Records contained in a dataset:
_ _ _ _ _ _ _
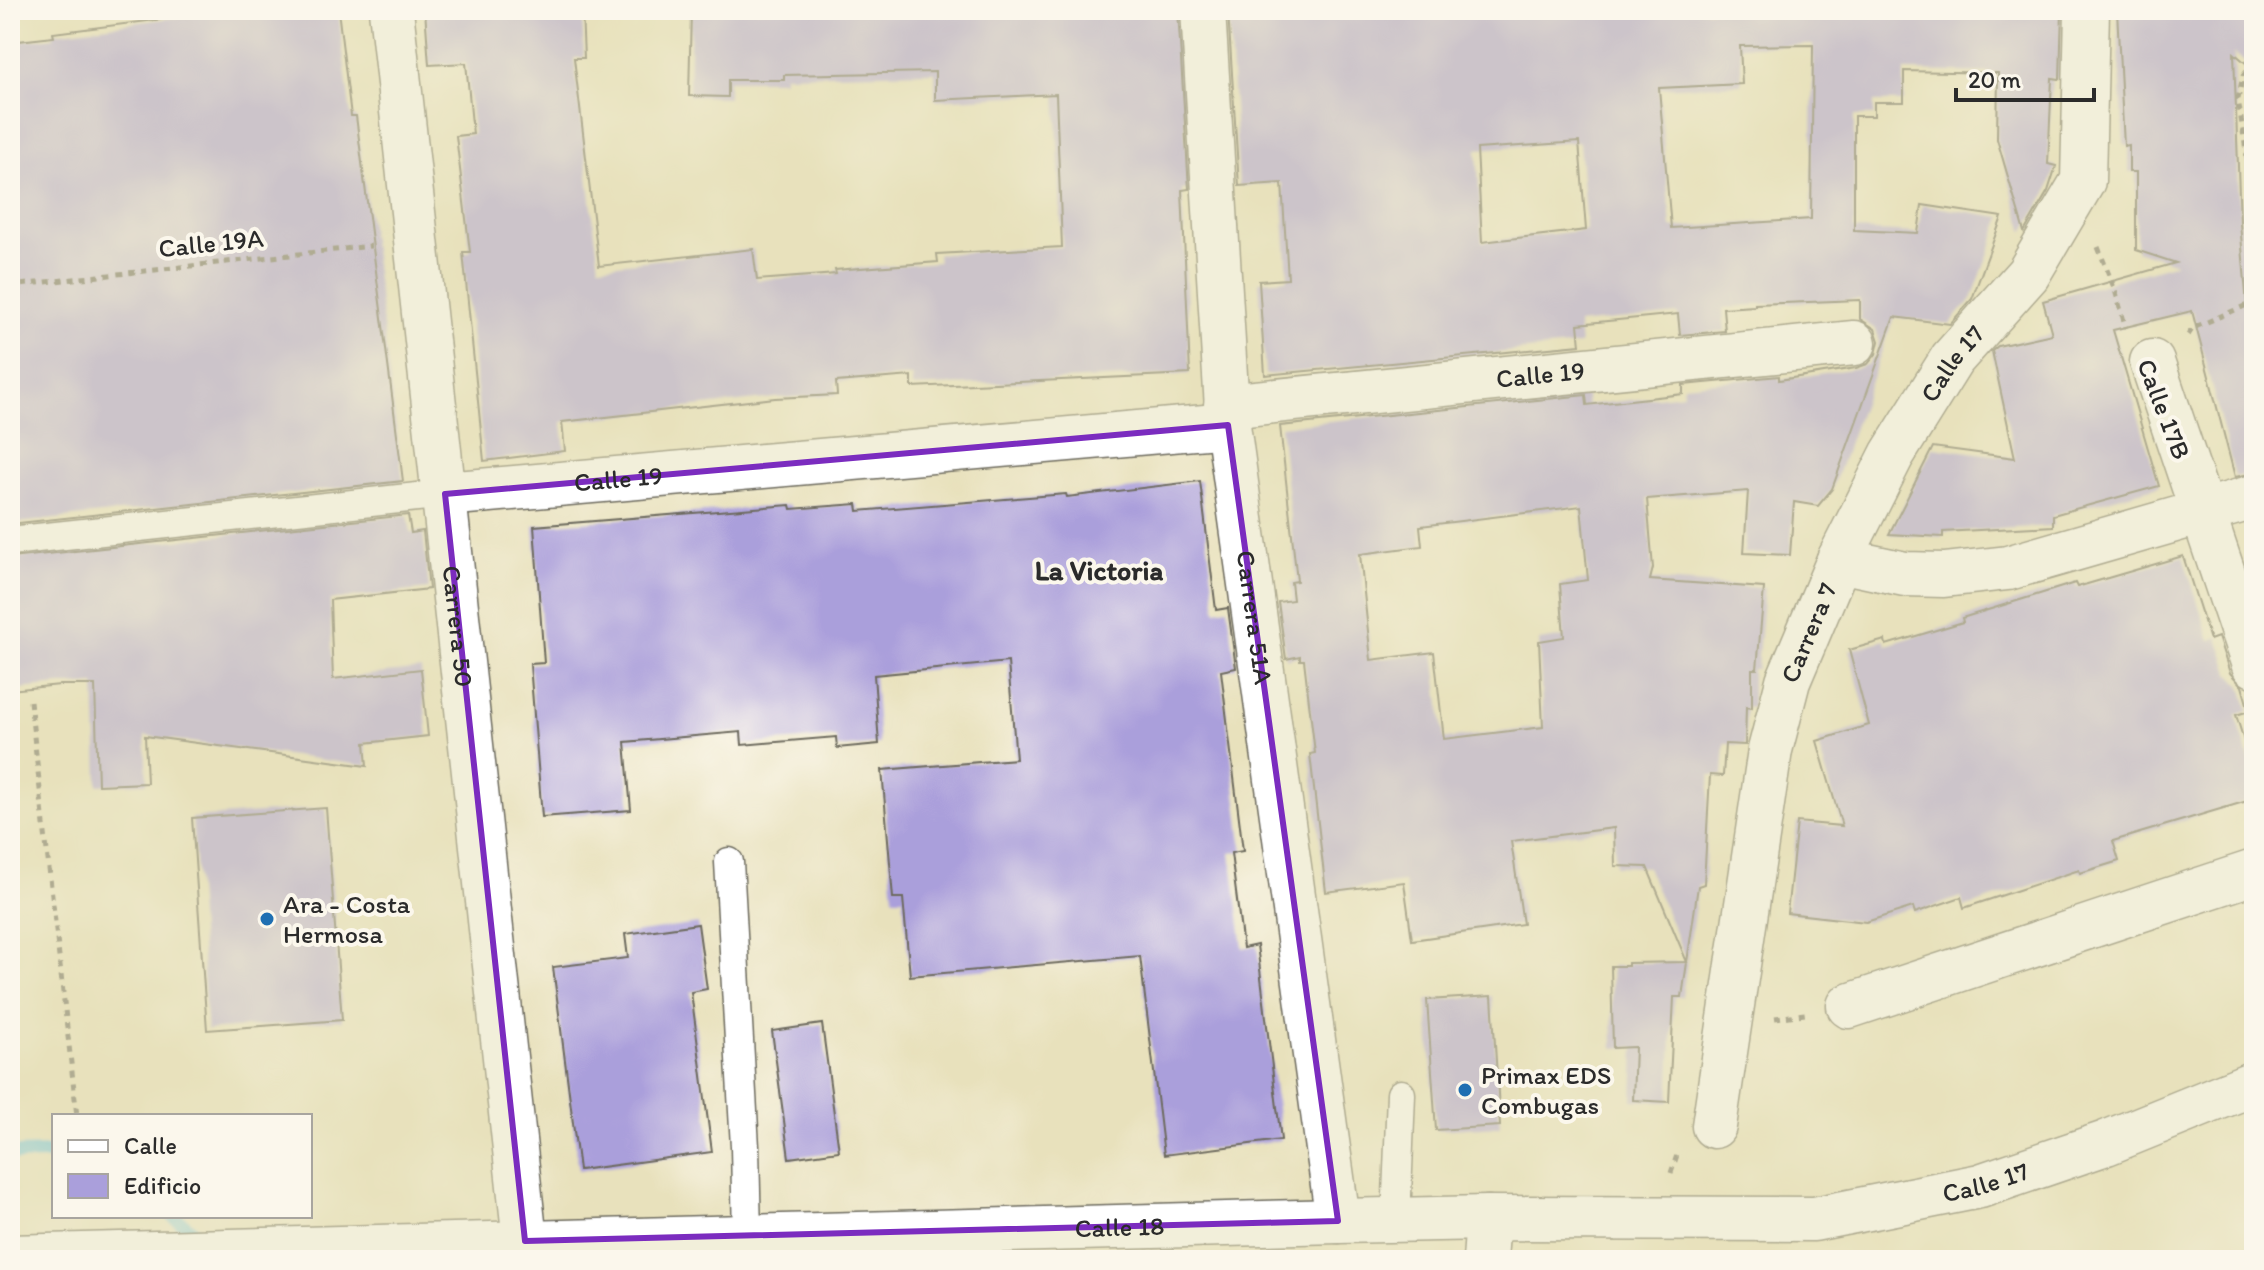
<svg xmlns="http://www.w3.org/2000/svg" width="2264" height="1270" viewBox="0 0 2264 1270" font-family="Itim,sans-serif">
  <rect width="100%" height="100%" fill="#fbf7ec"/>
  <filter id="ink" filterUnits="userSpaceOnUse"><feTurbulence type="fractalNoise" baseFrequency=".0125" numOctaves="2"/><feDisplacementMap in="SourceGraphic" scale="16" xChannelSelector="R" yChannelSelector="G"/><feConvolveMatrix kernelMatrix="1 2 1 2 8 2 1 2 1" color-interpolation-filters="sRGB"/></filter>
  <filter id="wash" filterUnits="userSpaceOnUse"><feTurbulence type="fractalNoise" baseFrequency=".006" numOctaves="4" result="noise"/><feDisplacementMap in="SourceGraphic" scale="32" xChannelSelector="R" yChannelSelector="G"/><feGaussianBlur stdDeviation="1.8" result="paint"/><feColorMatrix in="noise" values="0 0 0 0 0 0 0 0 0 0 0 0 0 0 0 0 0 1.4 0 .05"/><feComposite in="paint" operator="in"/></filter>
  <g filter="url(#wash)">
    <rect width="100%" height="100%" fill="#e8e1bc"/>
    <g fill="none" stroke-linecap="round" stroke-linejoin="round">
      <path stroke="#62bfe0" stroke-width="14" d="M 10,1154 L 54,1153
        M 173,1216 L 204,1240"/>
    </g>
    <g id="blocks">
      <path fill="#aa9fdb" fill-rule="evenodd" d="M 234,10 L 338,10 L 351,116 L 356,116 L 403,481 L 10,524 L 10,183 L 20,182 L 10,101 L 10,42 L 54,37 L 53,33 Z
        M 425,10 L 582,10 L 584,58 L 574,58 L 599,266 L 753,249 L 757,280 L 836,274 L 835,270 L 938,262 L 937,254 L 1062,247 L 1056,94 L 935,100 L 935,72 L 784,75 L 784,80 L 728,80 L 728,97 L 689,96 L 691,10 L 1178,10 L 1189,189 L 1182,190 L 1190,374 L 912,387 L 912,376 L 836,382 L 837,395 L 775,398 L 562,422 L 565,451 L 484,461 L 463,252 L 470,252 L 456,136 L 473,134 L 466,63 L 429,65 Z
        M 1228,10 L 2062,10 L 2060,79 L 2052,78 L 2048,164 L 2056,166 L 2048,191 L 2024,232 L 1997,139 L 1998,73 L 1904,71 L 1904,102 L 1874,102 L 1874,116 L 1854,116 L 1854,230 L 1918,233 L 1922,205 L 2002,217 L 1972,299 L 1950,324 L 1894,317 L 1832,489 L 1818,506 L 1794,502 L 1790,555 L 1744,553 L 1748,491 L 1647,499 L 1653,568 L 1650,580 L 1764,588 L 1757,669 L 1752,669 L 1752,708 L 1746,707 L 1745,745 L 1725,744 L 1723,776 L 1710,775 L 1704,884 L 1698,886 L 1682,997 L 1674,997 L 1669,1102 L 1633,1100 L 1635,1047 L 1613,1048 L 1611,966 L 1628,966 L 1628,963 L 1687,962 L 1647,867 L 1615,866 L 1614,828 L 1511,841 L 1523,924 L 1412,940 L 1404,882 L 1326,892 L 1310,754 L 1315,753 L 1304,660 L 1300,660 L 1300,656 L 1286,659 L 1278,602 L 1293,600 L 1291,582 L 1297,581 L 1280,426 L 1586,395 L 1587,405 L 1683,394 L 1683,385 L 1779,376 L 1779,380 L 1856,368 L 1868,364 L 1876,354 L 1879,341 L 1875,329 L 1860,319 L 1860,300 L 1755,304 L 1755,306 L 1723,308 L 1725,331 L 1680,335 L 1678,314 L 1578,324 L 1580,345 L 1265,375 L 1259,281 L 1288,279 L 1282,183 L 1239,186 ZM 1813,45 L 1811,219 L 1671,228 L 1659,88 L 1742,84 L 1740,46 ZM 1579,142 L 1586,230 L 1482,242 L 1477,149 ZM 1581,506 L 1588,580 L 1560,584 L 1564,637 L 1539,641 L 1543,727 L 1444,739 L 1434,652 L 1371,660 L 1360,554 L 1422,546 L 1420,526 Z
        M 2117,10 L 2254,10 L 2254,70 L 2234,53 L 2240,223 L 2248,318 L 2254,316 L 2254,473 L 2235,477 L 2192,311 L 2113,330 L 2159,486 L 2053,515 L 2053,526 L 1943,532 L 1943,537 L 1889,534 L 1933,447 L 2015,458 L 1992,351 L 1998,346 L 2052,334 L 2043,301 L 2176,263 L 2136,250 L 2136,172 L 2129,172 L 2129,145 L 2124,146 Z
        M 1200,481 L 1216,610 L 1228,608 L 1236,668 L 1221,671 L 1243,851 L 1231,853 L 1243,948 L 1257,945 L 1281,1140 L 1164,1155 L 1140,956 L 910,976 L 903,898 L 893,898 L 882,770 L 1016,759 L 1008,662 L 874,675 L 879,744 L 837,748 L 836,737 L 742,745 L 741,732 L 625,742 L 631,810 L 542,817 L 530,664 L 544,663 L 534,526 L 790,505 L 791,509 L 857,504 L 858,511 L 1066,494 L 1067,497 Z
        M 408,515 L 411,533 L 423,531 L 429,589 L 330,600 L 333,679 L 421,669 L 428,736 L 365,743 L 367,766 L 145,736 L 147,783 L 98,785 L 95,685 L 60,685 L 10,690 L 10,558 Z
        M 2183,556 L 2210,640 L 2218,637 L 2230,673 L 2242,686 L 2249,711 L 2236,715 L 2254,773 L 2254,799 L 2113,841 L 2119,861 L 2080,873 L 2079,870 L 1964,908 L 1961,897 L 1915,913 L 1913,907 L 1866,922 L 1787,913 L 1797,822 L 1842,826 L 1817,741 L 1869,725 L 1849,650 L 1885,640 L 1886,645 L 1963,622 L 1962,618 L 2075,583 L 2077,587 Z
        M 326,808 L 342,1020 L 207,1030 L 192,818 Z
        M 698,924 L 707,989 L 691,992 L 712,1152 L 579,1170 L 553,967 L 628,958 L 625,934 Z
        M 1492,996 L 1500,1126 L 1436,1130 L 1427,1000 Z
        M 822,1024 L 839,1151 L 789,1158 L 772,1031 Z"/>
    </g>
  </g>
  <g filter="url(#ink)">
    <use href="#blocks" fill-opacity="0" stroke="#6d6b5e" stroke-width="2"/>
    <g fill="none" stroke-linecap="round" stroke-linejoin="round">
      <defs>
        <path id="lane" d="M 10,541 L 445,494
          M 729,862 L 745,1147 L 747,1236
          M 1396,1221 L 1401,1094"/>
        <g id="street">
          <path id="s1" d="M 391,10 L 525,1241"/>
          <path id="s2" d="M 1203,10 L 1228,425 L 1338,1221"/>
          <path d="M 2152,362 L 2254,665"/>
          <path id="s3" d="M 1226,406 L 1854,343"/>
          <path id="s4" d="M 445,494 L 1228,425"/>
          <path d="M 1839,560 L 1905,574 L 1944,575 L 2008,568 L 2254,497"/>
          <path d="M 1849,1006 L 2254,872"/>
          <path id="s5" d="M 1714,1126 L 1770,750 L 1788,681 L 1839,560 L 1892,455 L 1952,359 L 2028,274 L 2083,181 L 2087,10"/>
          <path d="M 1485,1260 L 1488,1218"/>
        </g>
        <g id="secondary">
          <path id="s6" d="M 10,1257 L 1338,1221 L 1488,1218 L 1814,1219 L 1980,1186 L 2106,1143 L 2254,1083"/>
        </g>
      </defs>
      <use href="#lane" stroke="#6d6b5e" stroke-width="31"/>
      <use href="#street" stroke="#6d6b5e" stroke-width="47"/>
      <use href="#secondary" stroke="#6d6b5e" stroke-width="47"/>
      <path stroke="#6d6b5e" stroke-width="5" stroke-dasharray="6 6" stroke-linecap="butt" d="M 2254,62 L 2243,76 L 2238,99 L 2254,202
        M 2098,247 L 2115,290 L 2126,328
        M 10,286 L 371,246
        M 2188,335 L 2193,328 L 2254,302
        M 30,701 L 77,1116
        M 1775,1018 L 1805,1014
        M 1671,1173 L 1678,1152"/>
      <use href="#lane" stroke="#fff" stroke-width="28"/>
      <use href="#street" stroke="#fff" stroke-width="44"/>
      <use href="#secondary" stroke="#fff" stroke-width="44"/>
    </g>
  </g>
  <path d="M0 0H2264V1270H0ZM 1228,425 L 1338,1221 L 525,1241 L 445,494 Z" fill="#e8e1bc" fill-opacity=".55" fill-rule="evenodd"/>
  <path fill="none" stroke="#7b2cbf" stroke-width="6" stroke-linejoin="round" d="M 1228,425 L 1338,1221 L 525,1241 L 445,494 Z"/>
  <g fill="#1f6fb2" stroke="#fbf7ec" stroke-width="3">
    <circle cx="267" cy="919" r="8"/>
    <circle cx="1465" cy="1090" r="8"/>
  </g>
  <g text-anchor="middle" stroke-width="8" stroke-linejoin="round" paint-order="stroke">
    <g font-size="26" fill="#2b2b2b" stroke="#fbf7ec">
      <text transform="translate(211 243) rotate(-6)" y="9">Calle 19A</text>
      <text dy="9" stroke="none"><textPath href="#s5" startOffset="810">Calle 17</textPath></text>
      <text dy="9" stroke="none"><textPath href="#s3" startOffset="316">Calle 19</textPath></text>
      <text transform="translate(2164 409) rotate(69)" y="9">Calle 17B</text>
      <text dy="9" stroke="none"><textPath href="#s4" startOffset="174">Calle 19</textPath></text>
      <text dy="9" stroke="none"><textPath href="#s2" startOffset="610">Carrera 51A</textPath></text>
      <text dy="9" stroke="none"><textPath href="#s1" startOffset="620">Carrera 50</textPath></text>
      <text dy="9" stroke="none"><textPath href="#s5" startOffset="504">Carrera 7</textPath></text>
      <text dy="9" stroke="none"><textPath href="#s6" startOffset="1980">Calle 17</textPath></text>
      <text dy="9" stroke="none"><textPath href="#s6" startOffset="1110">Calle 18</textPath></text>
    </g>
    <g font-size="26" fill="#2b2b2b" stroke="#fbf7ec" text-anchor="start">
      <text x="283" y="913">Ara - Costa<tspan x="283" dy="30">Hermosa</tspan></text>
      <text x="1481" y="1084">Primax EDS<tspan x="1481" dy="30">Combugas</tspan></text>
    </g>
    <g font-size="28" font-weight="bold" fill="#2b2b2b" stroke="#fbf7ec">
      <text x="1099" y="580">La Victoria</text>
    </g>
  </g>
  <rect width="2264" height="1270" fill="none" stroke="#fbf7ec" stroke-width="40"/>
  <rect x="52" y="1114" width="260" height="104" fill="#fbf7ec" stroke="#a8a59f" stroke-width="2"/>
  <rect x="68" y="1140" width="40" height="12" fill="#ffffff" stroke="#a8a59f" stroke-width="2"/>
  <text x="124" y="1154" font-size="24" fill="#2b2b2b">Calle</text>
  <rect x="68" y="1174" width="40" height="24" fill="#aa9fdb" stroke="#a8a59f" stroke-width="2"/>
  <text x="124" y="1194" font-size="24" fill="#2b2b2b">Edificio</text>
  <path d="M1956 88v12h138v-12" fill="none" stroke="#2b2b2b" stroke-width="4"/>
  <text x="1968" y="88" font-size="24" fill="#2b2b2b" stroke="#fbf7ec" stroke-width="6" paint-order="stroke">20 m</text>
</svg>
_ _ _ _ _ _ _
*WHAT THE TASK ASKS*. All lines in the records above with "opacity" need to be found and copied.

*ANSWER TO THE EXERCISE*.
    <use href="#blocks" fill-opacity="0" stroke="#6d6b5e" stroke-width="2"/>
  <path d="M0 0H2264V1270H0ZM 1228,425 L 1338,1221 L 525,1241 L 445,494 Z" fill="#e8e1bc" fill-opacity=".55" fill-rule="evenodd"/>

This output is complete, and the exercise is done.